I dreamt about being in a fire last night. That's no big news - I've been out of the fire service for years, but I still dream about fires, car accidents or medical calls two or three times a week. And this dream? This was a gentle one.
This was a small fire at first, this fire in my dreams, one I saw start in an extension cord and spread to the underside of a desk. Fire alarms were going off, the room was filling up with heavy smoke and I was looking for a fire extinguisher before the sprinklers went off, and I was underneath the desk when a fire crew finally came in and found me.
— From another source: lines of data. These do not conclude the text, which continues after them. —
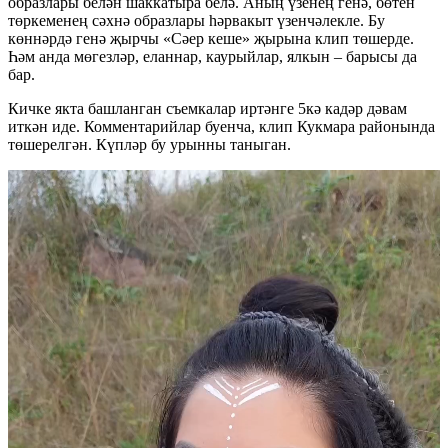
образлары белән шаккатыра белә. Аның үзенең генә, бөтен
төркеменең сәхнә образлары һәрвакыт үзенчәлекле. Бу
көннәрдә генә җырчы «Сәер кеше» җырына клип төшерде.
Һәм анда мөгезләр, еланнар, каурыйлар, ялкын – барысы да
бар.
Кичке якта башланган съемкалар иртәнге 5кә кадәр дәвам
иткән иде. Комментарийлар буенча, клип Кукмара районында
төшерелгән. Күпләр бу урынны таныган.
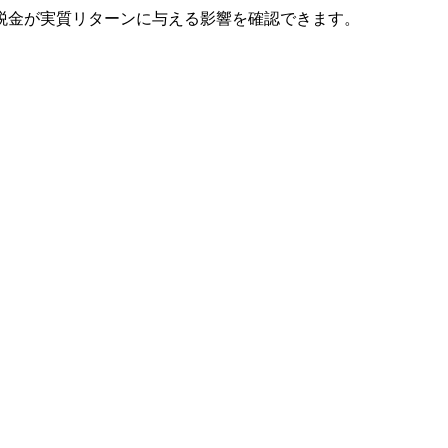
税金が実質リターンに与える影響を確認できます。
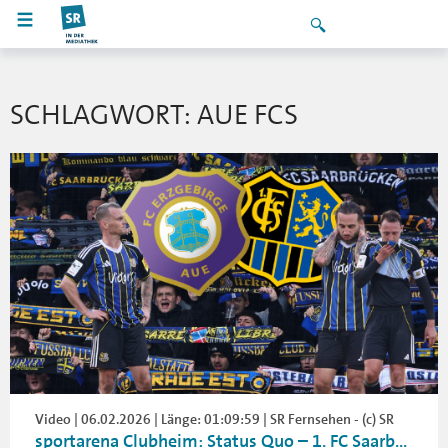
SCHLAGWORT: AUE FCS
Video | 06.02.2026 | Länge: 01:09:59 | SR Fernsehen - (c) SR
sportarena Clubheim: Status Quo – 1. FC Saarb...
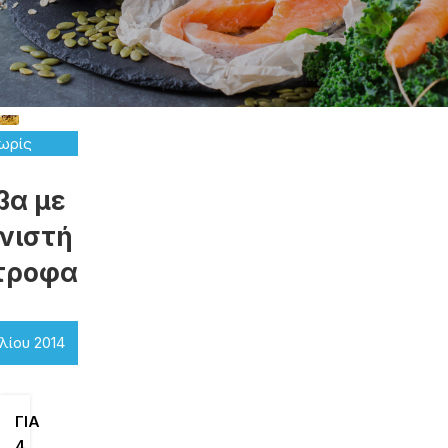
ωρίς
ηγορία
βα με
νιστή
τροφα
λίου 2014
ΓΙΑ
4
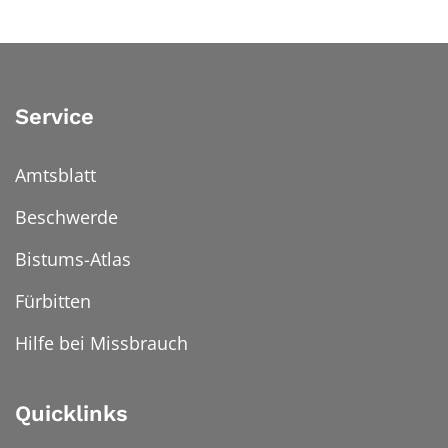
Service
Amtsblatt
Beschwerde
Bistums-Atlas
Fürbitten
Hilfe bei Missbrauch
Quicklinks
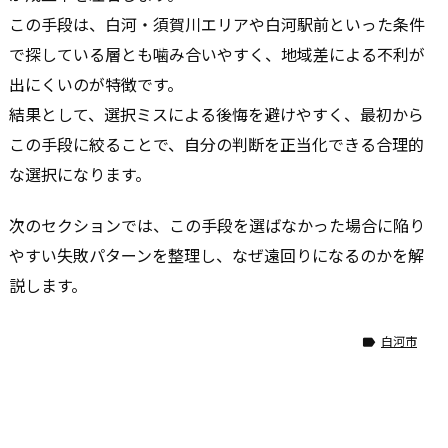
この手段は、白河・須賀川エリアや白河駅前といった条件
で探している層とも噛み合いやすく、地域差による不利が
出にくいのが特徴です。
結果として、選択ミスによる後悔を避けやすく、最初から
この手段に絞ることで、自分の判断を正当化できる合理的
な選択になります。
次のセクションでは、この手段を選ばなかった場合に陥り
やすい失敗パターンを整理し、なぜ遠回りになるのかを解
説します。
白河市

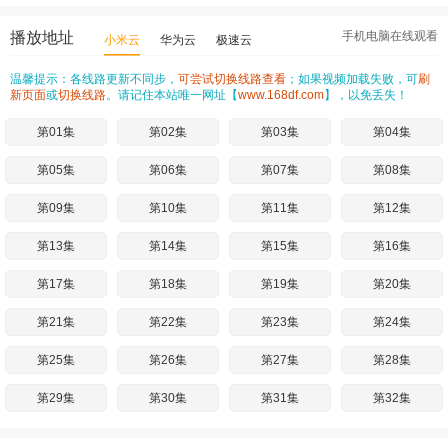
播放地址
手机电脑在线观看
小米云
华为云
极速云
温馨提示：各线路更新不同步，
可尝试切换线路查看
；如果视频加载失败，可
刷
新页面
或
切换线路
。请记住本站唯一网址【
www.168df.com
】，以免丢失！
第01集
第02集
第03集
第04集
第05集
第06集
第07集
第08集
第09集
第10集
第11集
第12集
第13集
第14集
第15集
第16集
第17集
第18集
第19集
第20集
第21集
第22集
第23集
第24集
第25集
第26集
第27集
第28集
第29集
第30集
第31集
第32集
第33集
第34集
第35集
第36集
I remember thinking at one point that I was using the wrong kind of extinguisher to fight the fire and then getting the right kind off of a wall bracket. That's no big news either. When I'm not burning or trapped, I do things in the order I was taught in training, almost religiously.
Coming out of the building, I realized that my face was covered with soot, my hair stiff with smoke. My chest, tight.
I put my car into reverse and, in a daze, backed my car into another vehicle. I sat there behind the wheel, gasping, thinking that no one had realized I must have breathed in a dangerous amount of smoke. No one had noticed.
Maybe it's a bit of a long-winded way to get to what I'm really writing about - but the important part is that no one noticed.
I know that really well. And I know how hard it is to really explain what's involved to someone who's lucky enough to have no idea what it is you're talking about.
It made me think of a little snippet on a Facebook page about invisible diseases - about the issues that plague many Canadians, but aren't the kind of illnesses that are obvious to anyone from the outside. Among the "invisible" illnesses? pancreatitis, Crohn's, post-traumatic stress disorder, anxiety, bipolar disorder, depression, diabetes, lupus, fibromyalgia, multiple sclerosis, arthritis, cancer, heart disease, epilepsy, autism, muscular dystrophy.
The message? "Never judge what you don't understand."
More to the point, though, is maybe you should not expect that everyone is fine just because you can't see any damage.
Things you don't see
Call this a plea for understanding - a plea to understand things that you might not even know exist in the person standing in front of you. And it can be all kinds of things, from constant pain to crushing anxiety.
Plenty of people simply won't admit anything's even wrong, at least not to anyone beyond family.
I know no one's going to see the sleep I regularly don't get, and no one's going to know the panic and depression I'm sometimes confined in. Maybe I'll just seem stressed or short-tempered. And plenty of other things.
Maybe I'll be talking to you and go suddenly distant or cold. If it seems like I've suddenly gone to another place, I can pretty much assure you that it's not a nicer place. And I know no one can ever be expected to make allowances for something they don't even know exists.
People often end up having to live with a lot. A lot more than me.
Realistically, I know now that I will probably be fighting fires and responding to car accidents in my sleep for the rest of my life.
It is, I guess, my lot - and there are people who have drawn far, far worse lots than I have. It doesn't always seem that way, not when I'm dreaming about my hands melting like candlewax or when I'm sitting in a restaurant, wide awake, absolutely certain that I have to be prepared because someone is going to choke and I have to remember how to do everything right.
The times when it seems a crazy torture that just won't stop, despite the fact I can step away rationally and know that it's all in my head.
I have more column space on this page, but suddenly, I don't want to talk about this anymore - the way you realize talking about something sometimes just brings the rabbit hole closer.
So, just this: we all have our pathologies - physical, mental, emotional. We are human.
We would live in a better place if we all spent a little time making allowances for that.